A Diploma and A Story

What are the two things every student has upon graduation?  The first is a degree.  It’s the diploma, the scorecard, the grade point average, the transcript, the physical record of what was done.  A lot of work goes into getting a degree: late night study sessions requiring gallons of coffee, stress over  20 page research papers, and quizzes on endless textbook chapters.  How much mental anguish goes into finals week?  After all that, isn’t the transcript just a scorecard anyway?

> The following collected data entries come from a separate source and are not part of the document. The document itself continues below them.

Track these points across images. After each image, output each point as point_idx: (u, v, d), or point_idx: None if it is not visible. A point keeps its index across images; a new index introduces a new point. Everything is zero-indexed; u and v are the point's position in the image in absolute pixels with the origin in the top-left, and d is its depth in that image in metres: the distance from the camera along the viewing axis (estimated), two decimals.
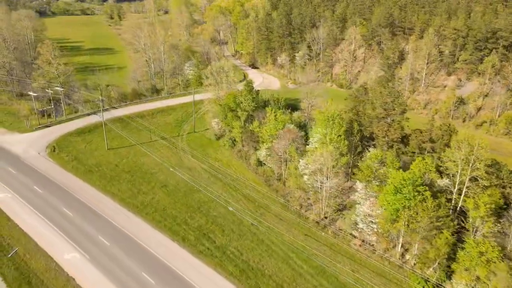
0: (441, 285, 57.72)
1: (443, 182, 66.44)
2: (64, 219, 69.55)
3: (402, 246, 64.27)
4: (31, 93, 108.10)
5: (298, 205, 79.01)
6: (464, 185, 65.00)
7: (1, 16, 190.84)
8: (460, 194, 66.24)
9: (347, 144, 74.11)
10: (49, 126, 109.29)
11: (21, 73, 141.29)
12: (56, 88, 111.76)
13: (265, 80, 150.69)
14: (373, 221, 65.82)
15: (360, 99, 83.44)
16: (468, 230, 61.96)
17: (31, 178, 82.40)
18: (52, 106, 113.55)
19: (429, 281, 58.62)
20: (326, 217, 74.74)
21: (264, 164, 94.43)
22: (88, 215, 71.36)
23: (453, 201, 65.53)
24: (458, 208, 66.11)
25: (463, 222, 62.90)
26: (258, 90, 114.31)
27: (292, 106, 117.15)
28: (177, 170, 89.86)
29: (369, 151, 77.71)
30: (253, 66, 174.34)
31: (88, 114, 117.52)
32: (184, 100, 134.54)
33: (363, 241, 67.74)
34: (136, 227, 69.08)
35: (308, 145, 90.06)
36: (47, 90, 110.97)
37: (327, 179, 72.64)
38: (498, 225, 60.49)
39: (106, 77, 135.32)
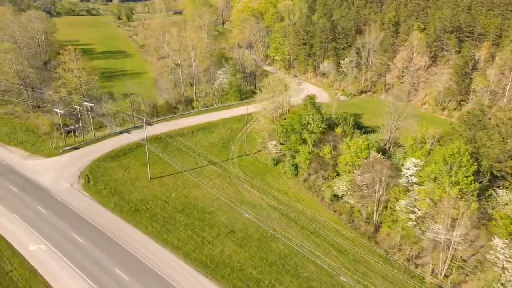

The second thing every student has upon graduation is the story. If the diploma is the scorecard, then the story is the account of what was done.  It’s the context around the A in history, or the D- in calculus.  It’s about how you played the game.  Everyone gets a degree who finishes the requirements for graduation, but how many students have remarkable stories of what they did?  How many students invested a semester at an internship at Walt Disney World?  How many students built houses in a developing nation with Habitat for Humanity?  How many students took courses in another country?  How many students competed against athletes from all over the world?  How many students interned with a professional football team?

The answer is that a lot of students do remarkable things.  Most just don’t notice it while it’s happening.  What are you doing that is worth talking about?  When you stop and think about it, you are probably a lot more interesting than you give yourself credit for.  If you’re not, why don’t you do something that is interesting, unique, exciting, or meaningful?  What’s stopping you?

You’re writing this story!  (Don’t forget that you’re paying the institution a lot of money to keep score.)